Some other `spevktator` commands to fetch historic posts from VK:

- `backfill` - Retrieve the backlog of wall posts from the VK, until a certain date. See `spevktator backfill --help` for available options to restrict the data to be downloaded.
- `fetch` - Retrieve all wall posts from the VK communities. See `spevktator fetch --help` for available options to restrict the data to be downloaded.

## Additional Information

This section includes any additional information that you want to mention about the tool, including:
- Potential next steps for the tool (i.e. what you would implement if you had more time)
- Any limitations of the current implementation of the tool
- Motivation for design/architecture decisions

### Potential next steps

- Expose more VK post data (thumbnail images, videos, comments)
- Expose which channels to monitor through the UI
- Annotation (tags / comments) of posts
- UI notification when data has been updated
- User authentication for non-public information & configuration UI
- More robust installation instructions for various platforms (Windows, Docker)
- Packaging and distribution via pypi.
- Integrate with https://observablehq.com/ notebooks.

### Current limitations

- Only passive monitoring is performed, no VK account is needed, so private groups won’t be scraped.
- Comments and other personal information isn’t collected due to GDPR.
- Sentiment prediction is based on RuSentiment and has moderate quality.
- Post metrics (shares, likes, views) are only tracked for a limited duration (last 5 posts).
- Post text longer than 2500 characters are not translated.
- Limited error handling and data loss recovery.
- The user interface will require SQL knowledge for more advanced usage.

### Motivation for design / architecture decisions

The ability to conduct keyword searches with local data is much superior to any online search. I no longer need to worry about revealing details of my investigation to any third party. The online web interface is provided for demo purposes, but not required.
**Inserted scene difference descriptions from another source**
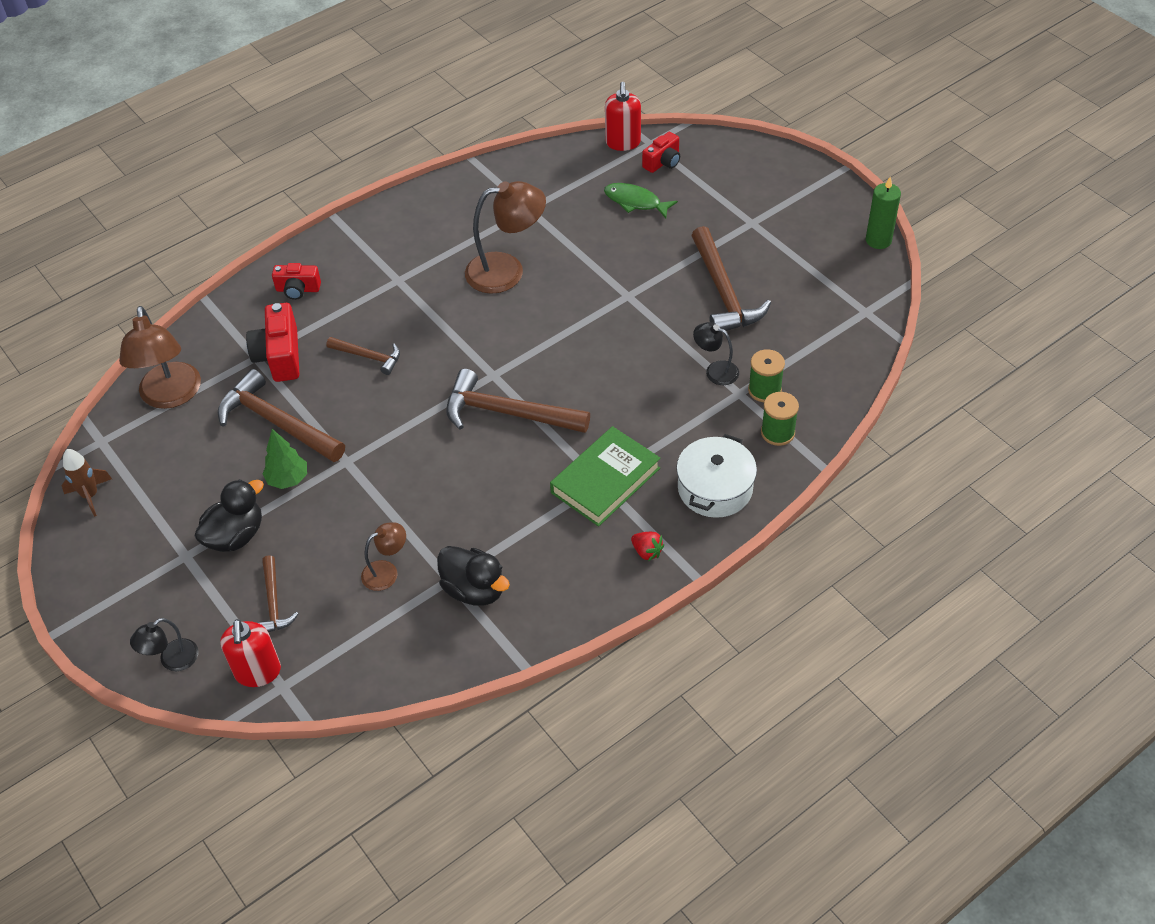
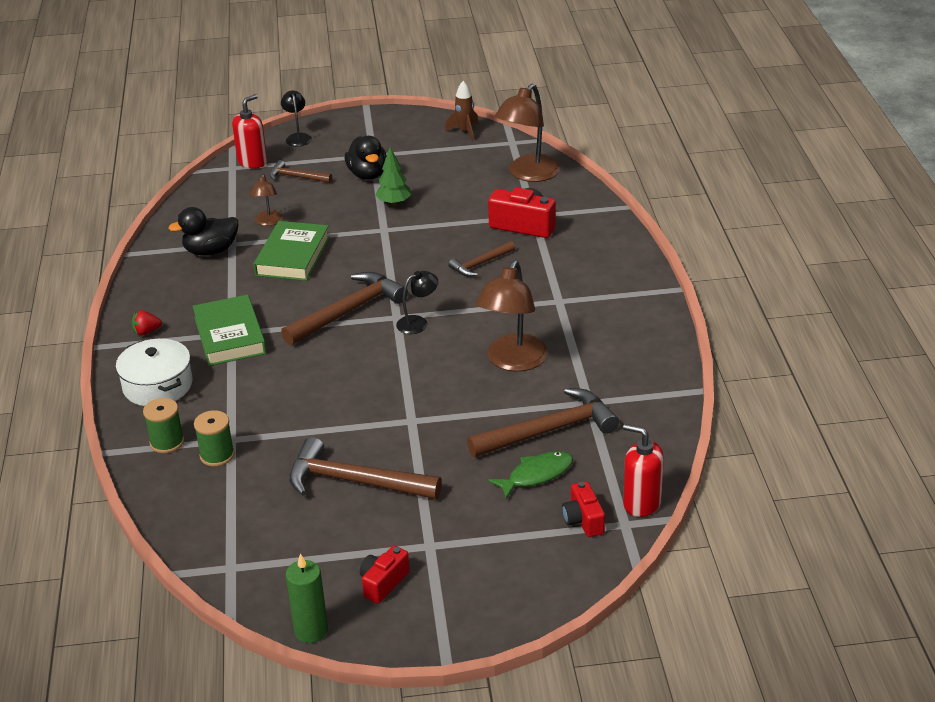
camera: 120 degrees right, 15 degrees down
brown lamp [119,306,201,409] -> brown lamp turned 75 degrees counterclockwise [495,84,560,182]
brown hammer [218,369,345,462] -> brown hammer moved to [467,388,619,457]
red soap dispenser [220,619,281,687] -> red soap dispenser turned 105 degrees clockwise [232,94,267,169]
red camera [272,263,321,300] -> red camera moved to [360,546,410,604]
black lamp [693,322,739,385] -> black lamp moved to [396,271,438,334]
none -> green book [254,221,330,281]

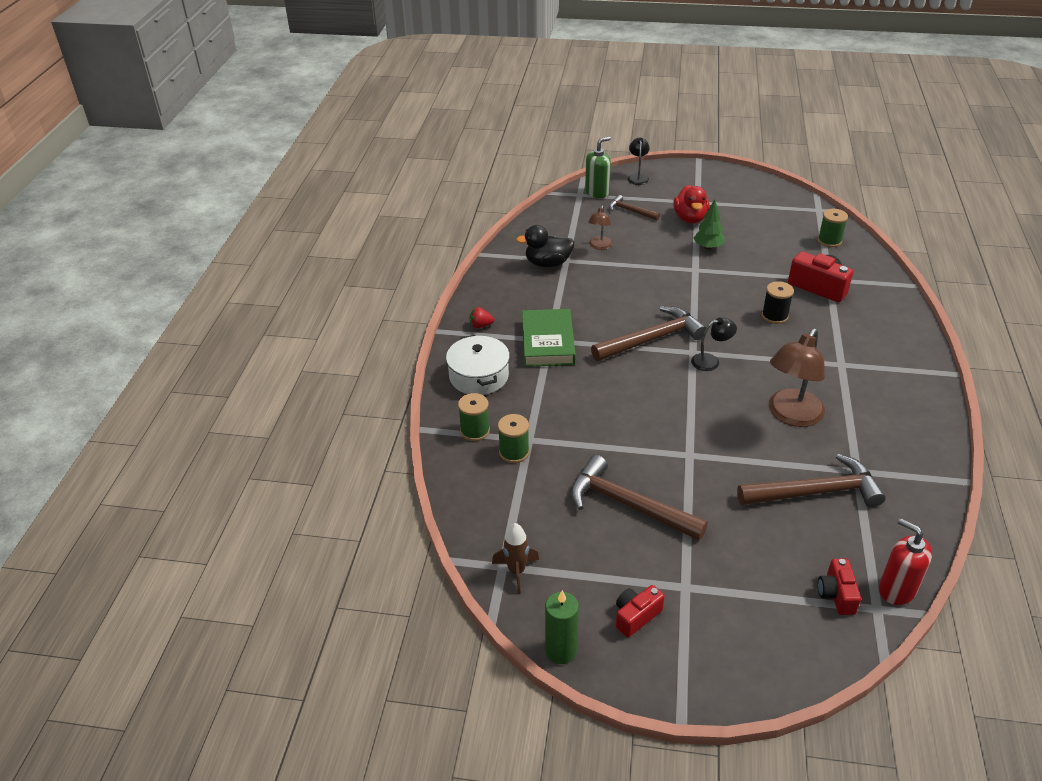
camera: 15 degrees right, 5 degrees up
red soap dispenser [232,94,267,169] -> green soap dispenser [585,136,611,198]
green book [254,221,330,281] -> none
black duck [345,136,387,180] -> red duck [673,185,709,224]
brown rocket [445,81,479,141] -> brown rocket moved to [492,523,539,594]
brown hammer [448,241,515,277] -> black spool [762,281,794,324]
green fish [488,451,573,499] -> none
brown lamp [495,84,560,182] -> green spool [818,209,848,247]

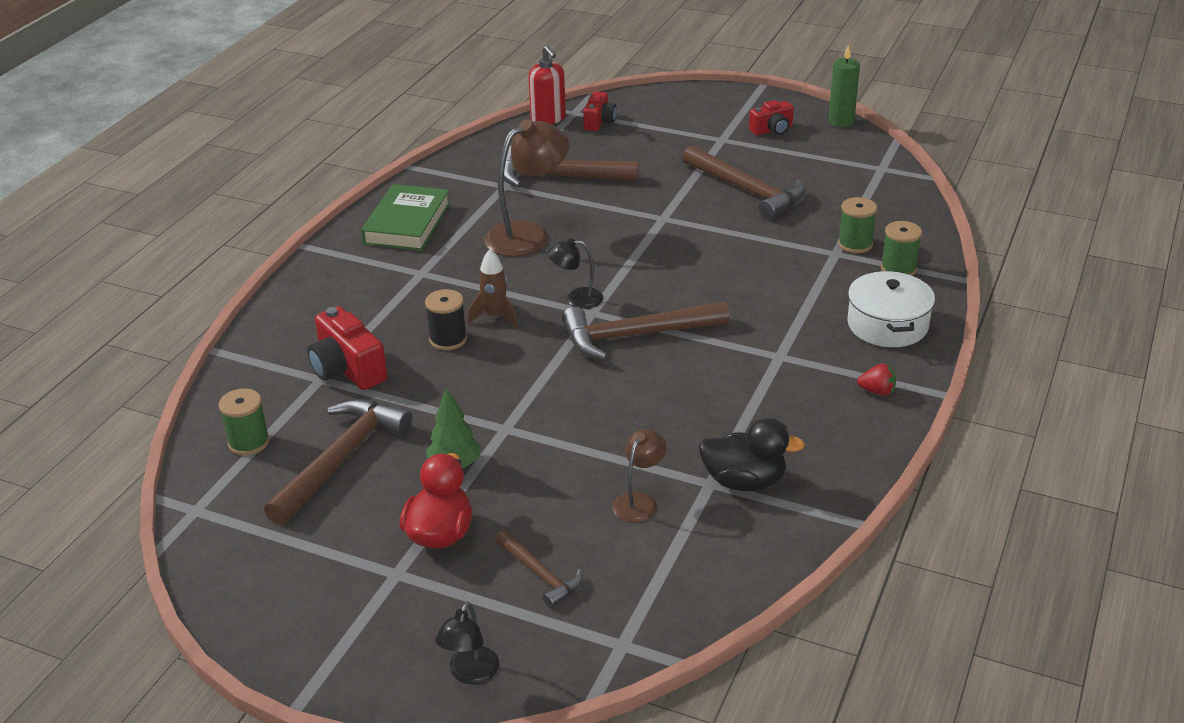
camera: 165 degrees left, 5 degrees down
brown rocket [492,523,539,594] -> brown rocket moved to [467,249,518,328]
green book [522,309,576,367] -> green book moved to [361,184,450,251]
green soap dispenser [585,136,611,198] -> none
none -> brown hammer [264,399,413,525]

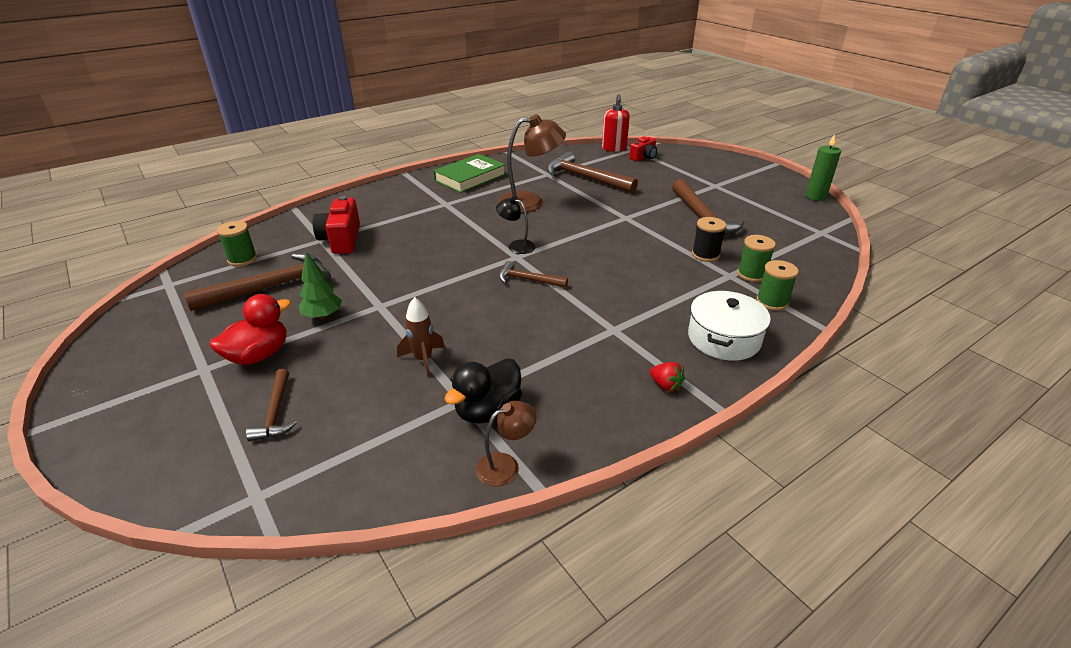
camera: 30 degrees right, 0 degrees up
black spool [425,289,467,350] -> black spool moved to [692,217,726,262]
black lamp [435,602,499,684] -> none
brown rocket [467,249,518,328] -> brown rocket moved to [397,297,445,378]
brown hammer [562,301,730,360] -> brown hammer [499,261,568,288], size x0.55
brown lamp [613,429,666,523] -> brown lamp moved to [476,401,537,487]
black duck [699,418,805,491] -> black duck turned 90 degrees clockwise [445,358,522,424]
red camera [749,100,794,135] -> none

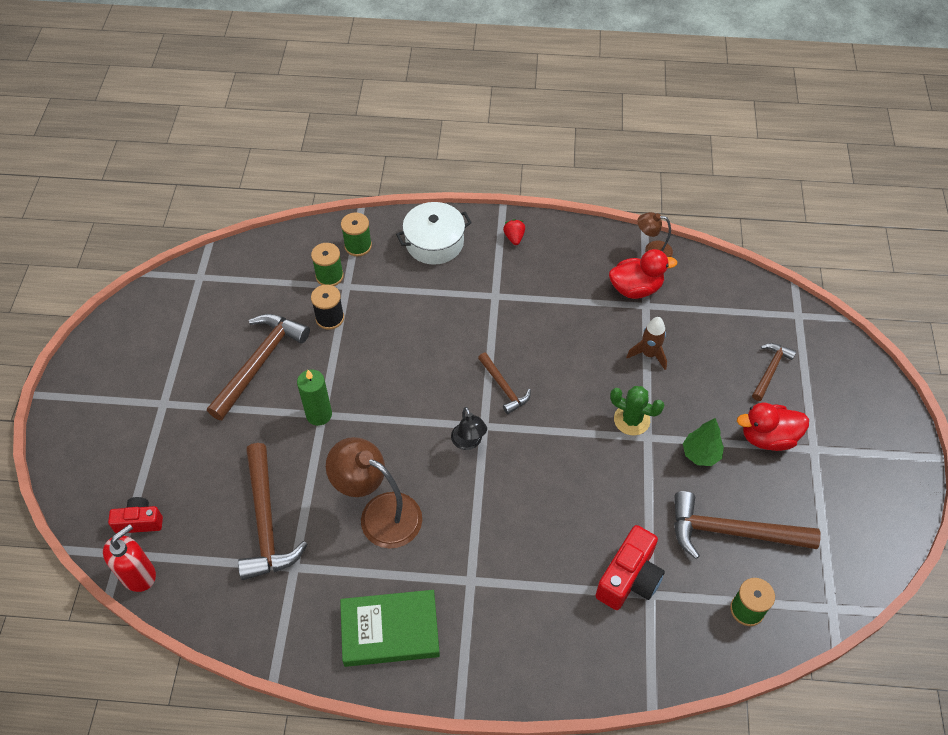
camera: 140 degrees left, 20 degrees up
black duck [445,358,522,424] -> red duck [609,249,677,299]
green candle [805,134,841,201] -> green candle moved to [297,369,332,426]
none -> green cactus [610,386,665,435]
Setting up a data pipeline isn’t trivial, besides getting the raw data a lot of value is added with optional related data such as viewer metrics, sentiment, translation and named-entity extraction.

This tool is modular, the data can be exported in various file formats (CSV, TSV, JSON) through [sqlite-utils](https://sqlite-utils.datasette.io/) while being stored in a very powerful and accessible database format (sqlite). Instead of reinventing the wheel for data exploration and visualisation, it builds on existing opensource tooling, such as Datasette.